Futurist Letters celebrates its eighth month this week. In that time we have published thirty pieces from twelve talented authors. Most of those authors were unknown to me before I started this journal, and some have since gone on to become dear friends.
I started this journal because of a New Year's resolution to post more, and a rising dissatisfaction with the state of literary journals. In short, I wanted to build the kind of place where I myself would want to subscribe and submit. My commitment was to post weekly for a year, and we have stuck to that admirably. In the beginning, I expected to be personally authoring over half of our pieces, but we have had so many talented entries lately that I’m only writing every one in three. That's perfectly fine by me.
In brief, I can share some of our current goals for the journal.
Expand our roster of talented authors and continue to identify quality work.
Be a home for the literary New Wave ARX-Han recently identified, as it grows.
Get high-quality authors and poasters [sic] to share our stories and our journal on X and Substack, for discovery.
Run themed events and competitions, starting with a Halloween horror literature event in the month of October. This will allow us to expand our horizons beyond normal programming. More news on the horror event to come.
Figure out ways to create extra value for paying patrons without paywalling our weekly stories.

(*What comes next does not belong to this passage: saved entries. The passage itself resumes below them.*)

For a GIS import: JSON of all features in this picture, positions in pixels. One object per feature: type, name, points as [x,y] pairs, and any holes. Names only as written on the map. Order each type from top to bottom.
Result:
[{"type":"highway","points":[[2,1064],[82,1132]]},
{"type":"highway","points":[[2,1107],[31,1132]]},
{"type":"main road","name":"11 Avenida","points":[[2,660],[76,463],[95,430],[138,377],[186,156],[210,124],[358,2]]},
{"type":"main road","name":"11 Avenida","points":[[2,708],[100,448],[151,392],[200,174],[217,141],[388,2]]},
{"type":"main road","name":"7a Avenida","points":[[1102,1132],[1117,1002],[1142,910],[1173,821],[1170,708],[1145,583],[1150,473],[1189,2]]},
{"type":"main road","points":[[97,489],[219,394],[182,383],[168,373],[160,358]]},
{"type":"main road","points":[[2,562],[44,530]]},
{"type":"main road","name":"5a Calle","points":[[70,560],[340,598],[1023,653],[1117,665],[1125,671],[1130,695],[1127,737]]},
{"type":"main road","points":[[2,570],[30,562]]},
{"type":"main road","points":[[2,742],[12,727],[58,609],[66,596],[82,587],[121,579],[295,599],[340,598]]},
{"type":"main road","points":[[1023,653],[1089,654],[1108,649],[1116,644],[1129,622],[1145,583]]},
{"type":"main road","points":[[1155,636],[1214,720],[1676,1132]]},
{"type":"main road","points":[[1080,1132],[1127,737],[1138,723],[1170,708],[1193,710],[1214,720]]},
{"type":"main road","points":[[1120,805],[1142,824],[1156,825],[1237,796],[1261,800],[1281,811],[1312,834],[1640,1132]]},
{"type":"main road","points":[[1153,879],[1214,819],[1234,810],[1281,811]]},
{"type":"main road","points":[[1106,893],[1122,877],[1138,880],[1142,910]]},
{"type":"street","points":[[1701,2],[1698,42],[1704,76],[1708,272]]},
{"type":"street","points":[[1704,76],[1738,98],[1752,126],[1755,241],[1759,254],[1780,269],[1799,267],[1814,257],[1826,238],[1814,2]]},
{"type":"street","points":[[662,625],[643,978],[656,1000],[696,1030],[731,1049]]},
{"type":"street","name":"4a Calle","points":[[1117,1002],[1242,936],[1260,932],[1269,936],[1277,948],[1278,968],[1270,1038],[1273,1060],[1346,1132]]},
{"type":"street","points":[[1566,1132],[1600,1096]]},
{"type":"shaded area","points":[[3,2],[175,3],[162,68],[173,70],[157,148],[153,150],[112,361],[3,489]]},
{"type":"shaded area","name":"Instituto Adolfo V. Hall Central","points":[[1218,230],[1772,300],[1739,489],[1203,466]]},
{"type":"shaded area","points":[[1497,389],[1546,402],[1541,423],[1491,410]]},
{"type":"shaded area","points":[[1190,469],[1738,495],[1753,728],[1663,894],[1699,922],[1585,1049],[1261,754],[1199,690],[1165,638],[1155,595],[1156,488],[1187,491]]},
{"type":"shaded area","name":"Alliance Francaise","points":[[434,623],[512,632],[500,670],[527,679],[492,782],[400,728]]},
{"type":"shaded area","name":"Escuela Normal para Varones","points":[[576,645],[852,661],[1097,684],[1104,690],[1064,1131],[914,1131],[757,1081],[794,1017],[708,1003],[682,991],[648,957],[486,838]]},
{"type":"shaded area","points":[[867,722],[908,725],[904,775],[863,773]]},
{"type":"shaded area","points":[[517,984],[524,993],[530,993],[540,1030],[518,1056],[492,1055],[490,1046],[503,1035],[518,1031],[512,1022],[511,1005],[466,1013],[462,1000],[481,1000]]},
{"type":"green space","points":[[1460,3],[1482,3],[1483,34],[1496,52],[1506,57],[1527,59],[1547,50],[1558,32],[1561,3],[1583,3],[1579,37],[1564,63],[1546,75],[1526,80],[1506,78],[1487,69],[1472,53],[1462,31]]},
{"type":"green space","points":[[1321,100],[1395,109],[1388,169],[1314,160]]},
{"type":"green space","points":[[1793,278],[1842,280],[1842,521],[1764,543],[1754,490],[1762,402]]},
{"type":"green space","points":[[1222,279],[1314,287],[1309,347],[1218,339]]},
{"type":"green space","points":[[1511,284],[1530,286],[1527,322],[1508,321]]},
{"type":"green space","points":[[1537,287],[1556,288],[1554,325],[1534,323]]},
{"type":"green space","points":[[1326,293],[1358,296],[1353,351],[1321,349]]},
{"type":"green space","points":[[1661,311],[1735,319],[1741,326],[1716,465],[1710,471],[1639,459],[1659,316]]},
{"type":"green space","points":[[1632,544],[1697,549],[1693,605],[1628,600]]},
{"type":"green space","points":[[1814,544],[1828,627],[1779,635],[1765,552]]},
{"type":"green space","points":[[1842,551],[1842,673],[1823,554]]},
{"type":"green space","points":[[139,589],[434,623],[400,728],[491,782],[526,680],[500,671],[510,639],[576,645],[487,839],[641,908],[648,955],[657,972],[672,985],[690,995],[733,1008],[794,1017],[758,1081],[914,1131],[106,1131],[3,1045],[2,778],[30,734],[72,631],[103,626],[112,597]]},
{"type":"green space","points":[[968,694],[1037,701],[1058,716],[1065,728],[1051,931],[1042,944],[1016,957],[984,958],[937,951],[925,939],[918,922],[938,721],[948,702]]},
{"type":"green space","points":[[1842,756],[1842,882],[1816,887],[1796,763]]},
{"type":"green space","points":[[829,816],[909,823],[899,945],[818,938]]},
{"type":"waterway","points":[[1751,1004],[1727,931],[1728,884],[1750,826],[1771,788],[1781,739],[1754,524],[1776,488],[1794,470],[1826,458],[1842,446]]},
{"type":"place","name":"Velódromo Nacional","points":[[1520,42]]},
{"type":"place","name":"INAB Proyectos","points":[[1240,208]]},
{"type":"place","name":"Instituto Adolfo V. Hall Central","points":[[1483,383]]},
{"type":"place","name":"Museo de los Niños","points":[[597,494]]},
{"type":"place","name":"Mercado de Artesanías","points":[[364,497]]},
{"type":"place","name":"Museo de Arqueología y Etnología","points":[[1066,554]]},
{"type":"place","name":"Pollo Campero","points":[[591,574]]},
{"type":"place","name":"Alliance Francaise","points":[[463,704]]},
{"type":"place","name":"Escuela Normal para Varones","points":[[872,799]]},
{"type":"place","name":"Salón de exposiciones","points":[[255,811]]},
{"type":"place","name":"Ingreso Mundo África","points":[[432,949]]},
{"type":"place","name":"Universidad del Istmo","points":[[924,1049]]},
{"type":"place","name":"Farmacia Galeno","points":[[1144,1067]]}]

Create a collector's print volume of selected work once we have enough appropriate pieces to fill a collection, probably next year.
Potentially bring on a volunteer additional editor, maybe someone who understands poetry in addition to prose, if submissions continue to increase.
Find one or two advertising partners and run aesthetically-consistent banner ads in the journal.
Futurist Letters currently makes about $544 a year from the contributions of our paying members. Thank you all, sincerely, for your support. Our annual expenditure is about $1,400 a year in author fees and $5,200 a year in editorial work, the latter of which I am happy to do myself as a volunteer for now. This is to say, Futurist Letters lives off your support, and any patronage you provide will help ensure a reasonable publishing tempo after the year is up.
As far as discovery, our main driver of new readers is the Substack platform itself. Substack has our thanks, and we encourage you all to restack stories you like or share them in Substack notes on your feed.
Our second largest driver is Duotrope, and I want to assure all our Duotrope writers that every submission is appreciated and carefully read, even though we do not have the spare capacity to respond to every email.
Our third largest driver is X and Reddit traffic, almost entirely from provocative opinion pieces. This is where the temptation to cultivate the inflammatory seizes even the most measured publishers. For better or worse, though, we will not optimize for viral rancor. Please send us your opinion pieces if you have them, but keep in mind we are looking for nuance and depth more than we are looking for a slapfight.
Good things are happening in English-language literary fiction, mostly online and mostly without the support of legacy publishers for now. We are so proud of our Futurist Letters contributors, and we can't wait to add more people to that ever-growing roster.